At this dinner-party Miss Farrar turned to me almost at once with her habitual question. “And now surely,” she pleaded, “you’re going to tell me who is to be my Don José?”
De Mille and I exchanged a haggard glance. Many, many times had we shuddered together over the thought, “What if she doesn’t like him?” Our previous experience with stars had taught us not to minimise that possible calamity.
“Tell me,” repeated our great planet. “Not another minute will I wait!”
I was just about to reply when I looked up. A tall young man had entered the door and was now walking toward us. He was only twenty-three. His evening clothes were by no means faultless, but the face above them was flushed with excitement. The blue eyes shone. I had never seen Wallace Reid look more like the beautiful and romantic young man of the daguerreotype collection.
“There,” I whispered, watching her tensely, “there is your leading man.”
She had already noticed him and as he moved slowly toward us she never took her eyes from his face. At last, just before he reached us, she began slowly nodding her head. “Very good,” she whispered, and the smile with which she said it lingered as she repeated the encomium. “Very, very good.”
I do not need to dwell upon the relief afforded to us by that smile. I venture to suggest, however, that it may have brought corresponding heart’s ease to Wallace himself. For he was then young and inexperienced and I have no doubt that for many days previous he, too, had been quailing before that grim possibility, “What if she doesn’t like me!”
A number of the screen people were inspired with awe of Miss Farrar’s reputation. “I bet anything she’s up-stage,” several of them predicted before meeting her. That evening disarmed all such fears. So simple and friendly, so gay and unaffected, was the Metropolitan star that everybody went away singing her praises. I soon found, indeed, that the ancestry of the Irish seas had dowered her with more than that flowering vigour of look and manner. She has the warmth of personal approach, the ability to get along with folks of all descriptions, that characterise the Irish race.

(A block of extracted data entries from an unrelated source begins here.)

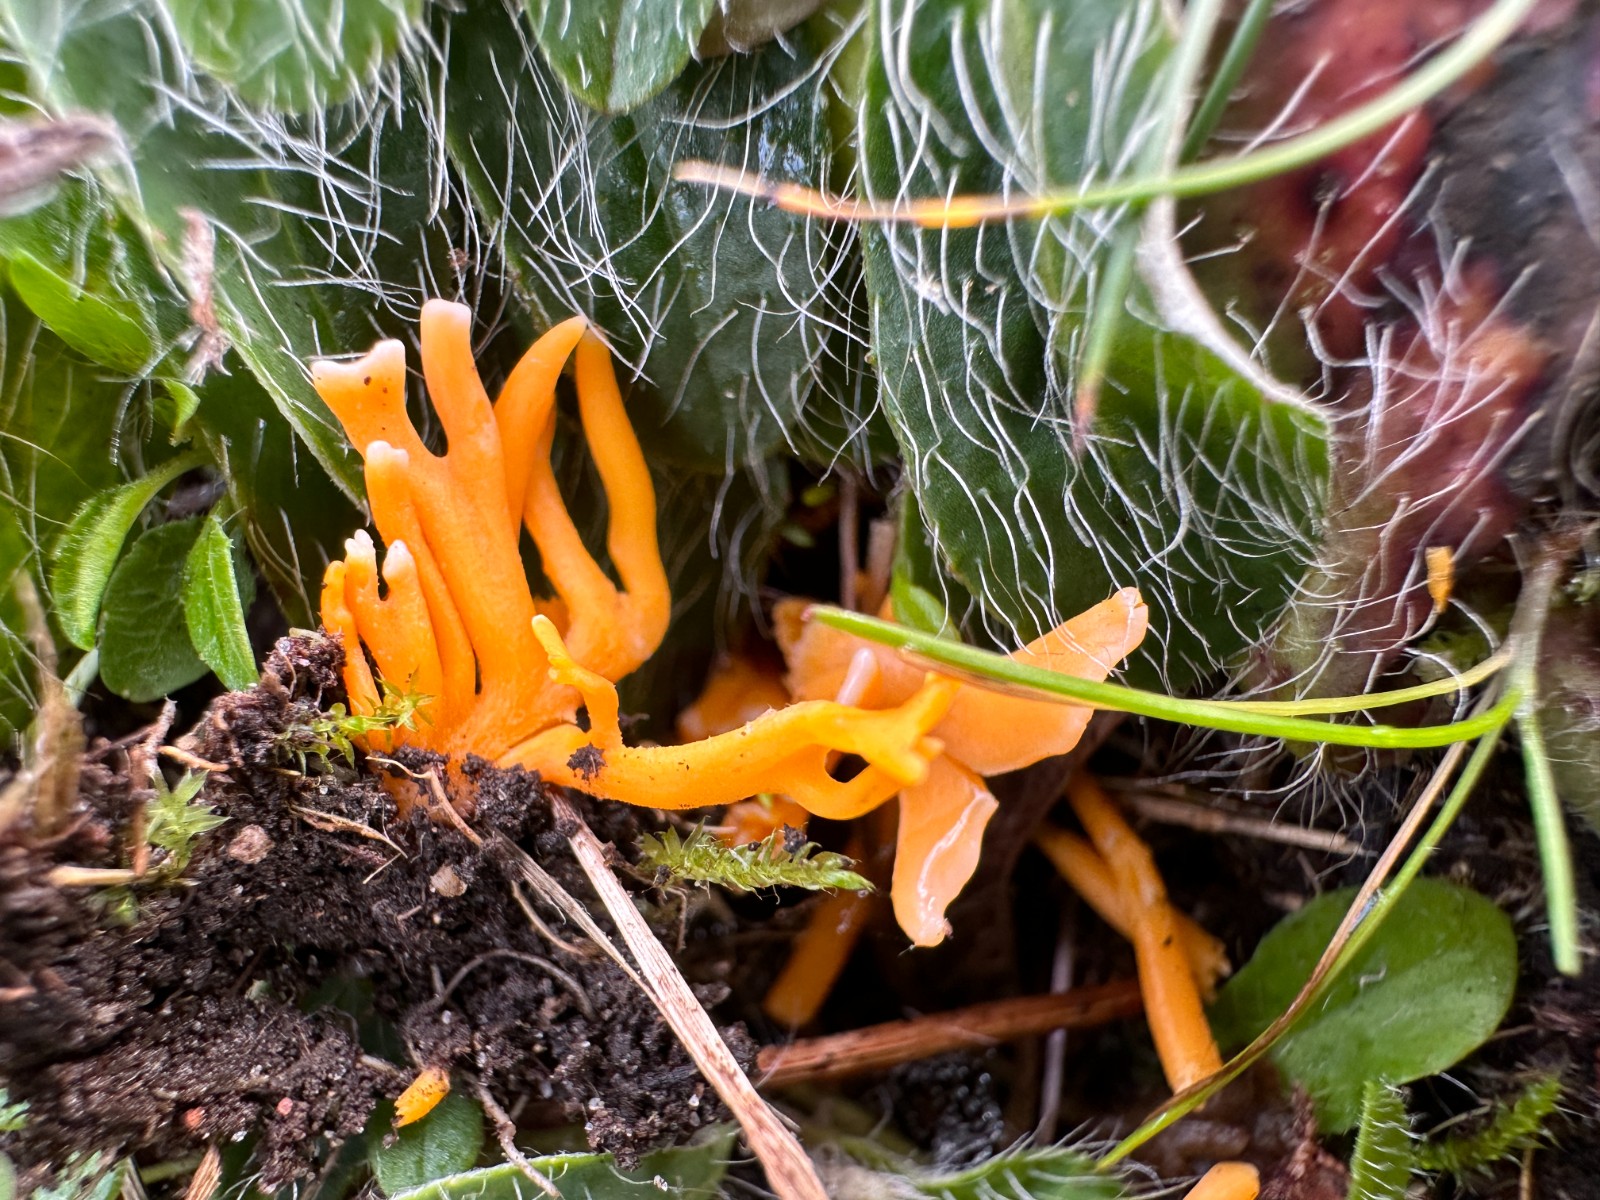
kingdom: Fungi
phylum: Basidiomycota
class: Agaricomycetes
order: Agaricales
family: Clavariaceae
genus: Clavulinopsis
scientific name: Clavulinopsis luteoalba
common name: abrikos-køllesvamp
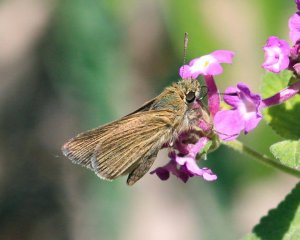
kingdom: Animalia
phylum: Arthropoda
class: Insecta
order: Lepidoptera
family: Hesperiidae
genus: Nastra
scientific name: Nastra julia
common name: Julia's Skipper
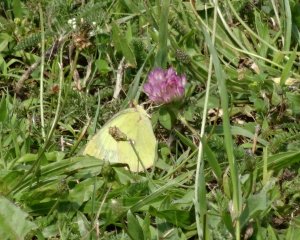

This element in her character was brought out particularly in the studio. It was not long before everybody there, including “Grips” and “Props”—the local terms by which are designated respectively the electricians and the property men—were calling her “Jerry.” This intimacy of reference was a token of real affection and it was deserved, for she seldom passed the most humble worker in the studio without a smile or a friendly word.